PASSAGE SHOWN:
Nuriye Gulmen and Semih Ozakca, one academic and a high school teacher who were observing hunger strike for 324 days to protest their dismissal in the aftermath of the 2016 failed coup, announced that they end the protest after their application seeking to be reinstated to their posts was dismissed by a commission.
Names of Ms. Gulmen and Mr. Ozakca have been associated with peaceful resistance and civil disobedience to protest the sweeping purge carried out by the government since 2016 failed coup.
Last year, they launched a hunger strike to demand their jobs back. Their peaceful protest capped a growing social discontent over the government’s unrelenting purge campaign in civil service and universities.
On Thursday, the two held a brief press conference after their application to the Commission of State of Emergency, which reviews the cases of purged public workers, was overturned by the commission.
The two protesters were brought to a hospital in Ankara for medical treatment after the announcement.

PROVIDED MATERIAL:
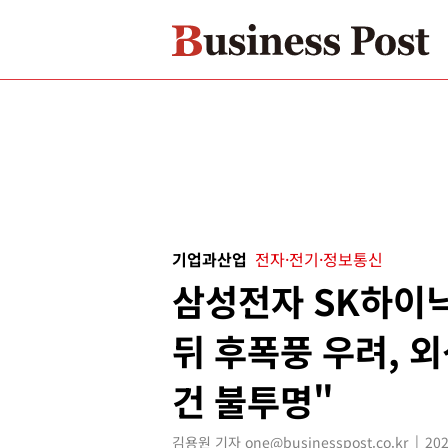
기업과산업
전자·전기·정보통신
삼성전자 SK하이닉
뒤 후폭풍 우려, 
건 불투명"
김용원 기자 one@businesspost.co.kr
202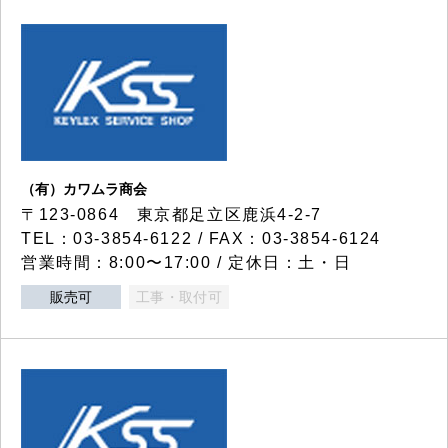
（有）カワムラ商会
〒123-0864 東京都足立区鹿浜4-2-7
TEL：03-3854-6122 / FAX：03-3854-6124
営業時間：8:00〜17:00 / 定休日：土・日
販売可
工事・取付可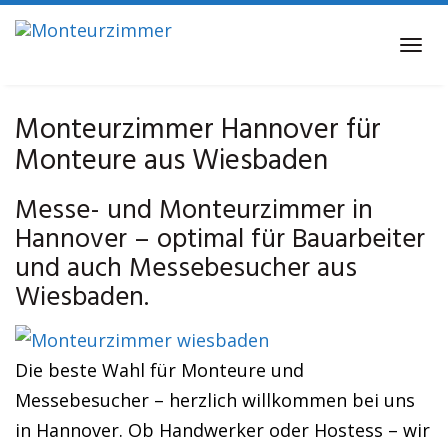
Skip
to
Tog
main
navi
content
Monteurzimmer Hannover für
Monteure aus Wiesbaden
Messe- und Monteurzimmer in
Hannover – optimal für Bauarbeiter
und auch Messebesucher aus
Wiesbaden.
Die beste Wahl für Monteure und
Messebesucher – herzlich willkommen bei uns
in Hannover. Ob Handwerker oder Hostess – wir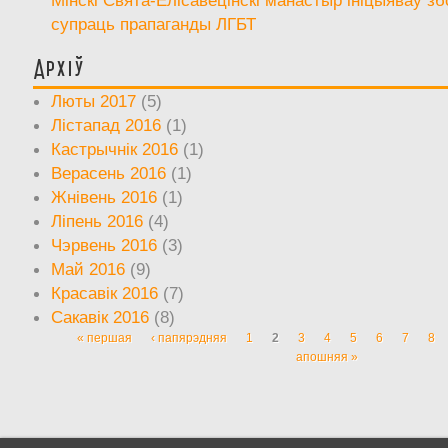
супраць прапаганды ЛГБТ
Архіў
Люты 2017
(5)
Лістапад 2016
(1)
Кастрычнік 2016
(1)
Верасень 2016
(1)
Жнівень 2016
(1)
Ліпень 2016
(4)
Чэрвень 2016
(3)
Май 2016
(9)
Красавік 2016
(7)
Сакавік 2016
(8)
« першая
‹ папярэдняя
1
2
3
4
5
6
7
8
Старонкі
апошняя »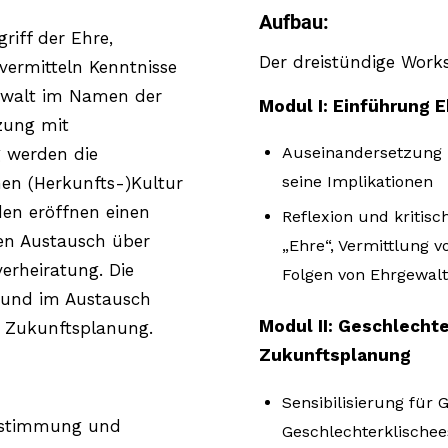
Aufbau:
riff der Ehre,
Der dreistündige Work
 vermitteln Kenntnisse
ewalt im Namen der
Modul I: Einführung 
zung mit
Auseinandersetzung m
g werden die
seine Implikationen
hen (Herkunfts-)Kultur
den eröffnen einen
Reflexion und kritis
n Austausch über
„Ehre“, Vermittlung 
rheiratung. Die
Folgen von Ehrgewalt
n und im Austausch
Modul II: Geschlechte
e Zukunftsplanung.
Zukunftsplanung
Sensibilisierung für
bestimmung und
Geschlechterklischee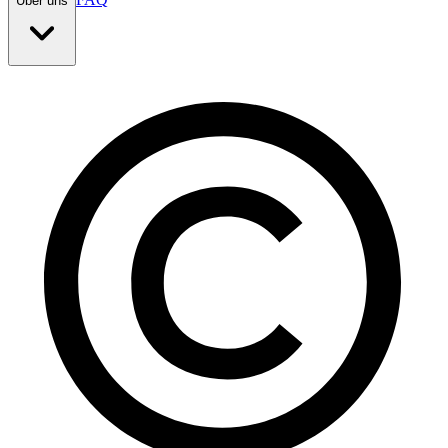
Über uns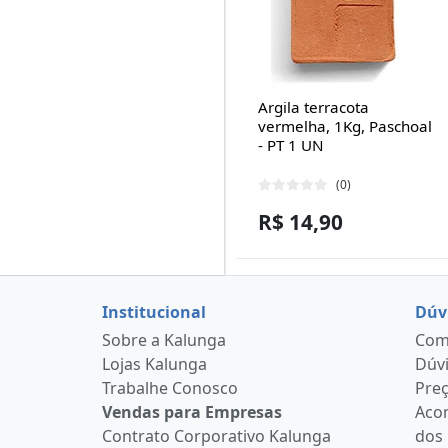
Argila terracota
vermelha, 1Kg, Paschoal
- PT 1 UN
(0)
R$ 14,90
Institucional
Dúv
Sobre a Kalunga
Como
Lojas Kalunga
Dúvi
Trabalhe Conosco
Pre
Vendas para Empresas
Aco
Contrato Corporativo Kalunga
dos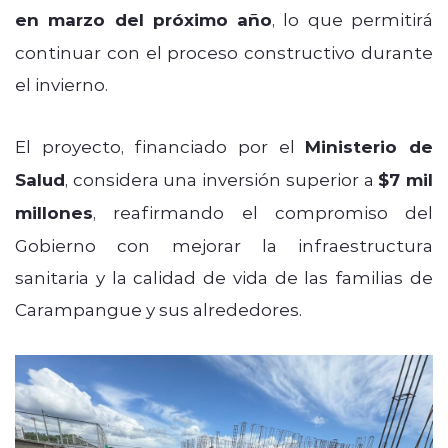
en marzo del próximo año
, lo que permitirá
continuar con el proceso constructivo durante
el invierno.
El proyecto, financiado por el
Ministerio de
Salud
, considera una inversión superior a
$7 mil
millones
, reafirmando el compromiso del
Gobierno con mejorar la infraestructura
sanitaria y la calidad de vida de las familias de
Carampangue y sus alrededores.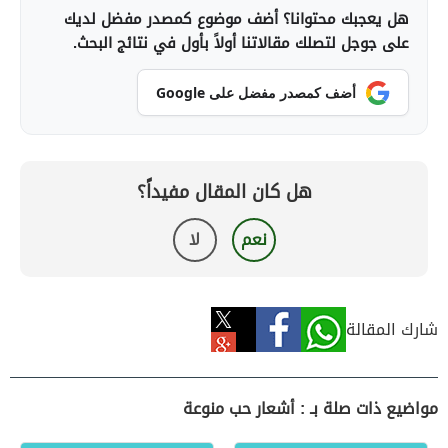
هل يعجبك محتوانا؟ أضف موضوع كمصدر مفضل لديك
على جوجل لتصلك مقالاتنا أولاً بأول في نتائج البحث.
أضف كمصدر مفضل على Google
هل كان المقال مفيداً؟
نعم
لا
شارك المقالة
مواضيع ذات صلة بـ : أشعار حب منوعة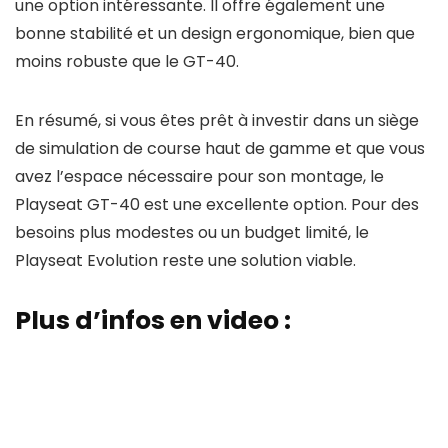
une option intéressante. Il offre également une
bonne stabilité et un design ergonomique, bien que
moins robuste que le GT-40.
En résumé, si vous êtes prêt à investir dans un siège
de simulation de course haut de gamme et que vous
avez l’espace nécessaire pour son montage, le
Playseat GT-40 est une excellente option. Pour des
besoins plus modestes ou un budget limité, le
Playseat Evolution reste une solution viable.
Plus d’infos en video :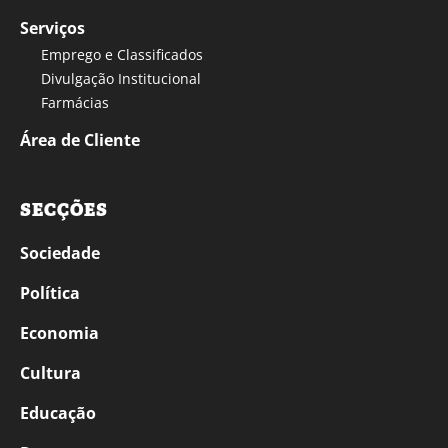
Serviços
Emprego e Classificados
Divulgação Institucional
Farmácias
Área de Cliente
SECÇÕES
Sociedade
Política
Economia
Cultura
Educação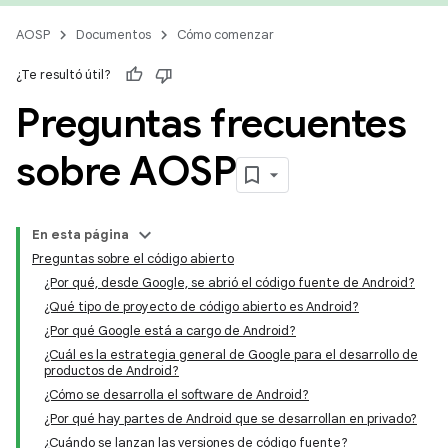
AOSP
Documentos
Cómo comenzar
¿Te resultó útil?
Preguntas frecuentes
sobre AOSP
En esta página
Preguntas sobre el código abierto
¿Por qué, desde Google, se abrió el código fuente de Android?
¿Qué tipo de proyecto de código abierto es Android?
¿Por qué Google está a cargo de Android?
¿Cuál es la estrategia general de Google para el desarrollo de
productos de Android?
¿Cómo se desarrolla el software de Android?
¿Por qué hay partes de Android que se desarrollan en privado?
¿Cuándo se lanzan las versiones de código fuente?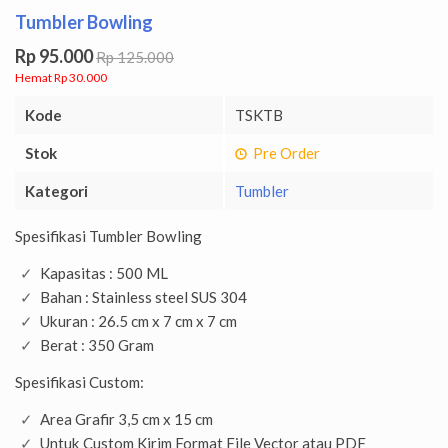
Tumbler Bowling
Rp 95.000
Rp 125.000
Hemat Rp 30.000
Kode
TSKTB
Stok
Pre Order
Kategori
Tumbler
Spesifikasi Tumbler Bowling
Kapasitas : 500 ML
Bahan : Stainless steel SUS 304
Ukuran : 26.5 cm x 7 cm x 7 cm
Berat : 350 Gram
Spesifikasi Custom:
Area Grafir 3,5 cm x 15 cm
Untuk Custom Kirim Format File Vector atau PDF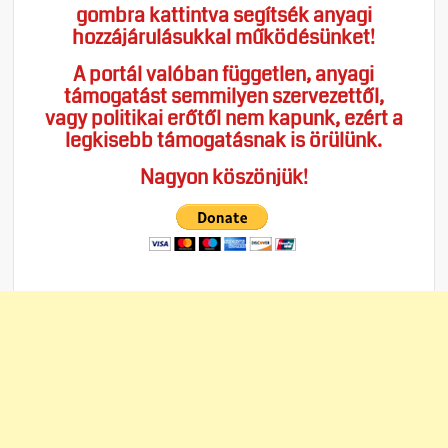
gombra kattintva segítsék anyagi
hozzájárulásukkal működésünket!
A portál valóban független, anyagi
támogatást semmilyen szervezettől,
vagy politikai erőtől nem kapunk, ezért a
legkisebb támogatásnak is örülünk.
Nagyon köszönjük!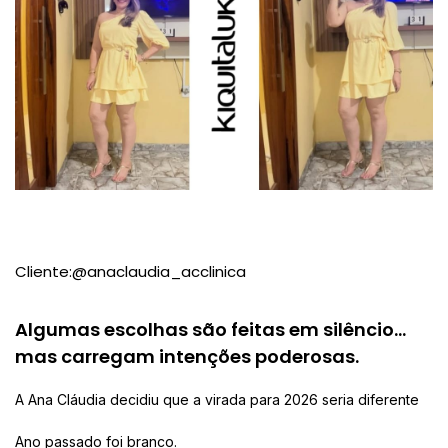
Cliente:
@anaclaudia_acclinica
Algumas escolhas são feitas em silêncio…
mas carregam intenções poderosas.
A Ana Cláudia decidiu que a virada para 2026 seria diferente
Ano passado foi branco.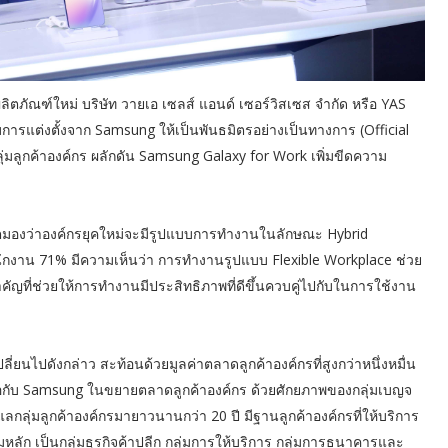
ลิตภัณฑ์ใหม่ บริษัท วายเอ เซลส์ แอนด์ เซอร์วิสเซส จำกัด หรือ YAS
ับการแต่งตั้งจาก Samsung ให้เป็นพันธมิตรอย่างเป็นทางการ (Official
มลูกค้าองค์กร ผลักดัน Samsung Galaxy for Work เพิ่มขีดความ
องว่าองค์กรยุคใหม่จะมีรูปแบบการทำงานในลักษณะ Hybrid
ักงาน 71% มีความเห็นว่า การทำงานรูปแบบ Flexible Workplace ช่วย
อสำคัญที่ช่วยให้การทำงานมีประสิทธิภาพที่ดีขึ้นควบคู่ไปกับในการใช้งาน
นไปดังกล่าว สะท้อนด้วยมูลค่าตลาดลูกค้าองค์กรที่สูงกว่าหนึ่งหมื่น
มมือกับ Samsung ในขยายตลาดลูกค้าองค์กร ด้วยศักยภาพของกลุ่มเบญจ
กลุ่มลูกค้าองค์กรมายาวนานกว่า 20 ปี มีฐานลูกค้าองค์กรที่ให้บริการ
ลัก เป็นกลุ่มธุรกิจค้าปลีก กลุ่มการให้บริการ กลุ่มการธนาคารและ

EXERCISES:
**A)** Edit the hunger strike report, giving everything from "On Thursday, the" down to "by the commission." again with "Thursday" replaced by "Friday".
**B)** Pick up the report on the hunger strike by Nuriye Gulmen and Semih Ozakca where it stops, and continue it.

ANSWER SET:
**A)**
On Friday, the two held a brief press conference after their application to the Commission of State of Emergency, which reviews the cases of purged public workers, was overturned by the commission.

**B)**
“Our resistance gave us freedom. We love our resistance, which helped break the darkness of OHAL [state of emergency]. We do not have any of our own [TV] channels, so we went out to streets and told [our cause] to people one by one,” Ms. Gulmen said during the press conference.
What started as a small sit-in protest, she underlined, later morphed to be a symbol of resistance known by millions of people.
Mr. Ozakca also extolled the virtues of the resistance. “We faced so much torture, repression to break our will. But this resistance has won,” he said.
“Now people, their heads held high, can proclaim that they faced injustice,” he added, underscoring that at least they battled to the end and eliminated the pervasive nature of despair and fatalism that gripped the society.
The two also said they would appeal the commission’s decision to an upper court in an effort to continue their battle.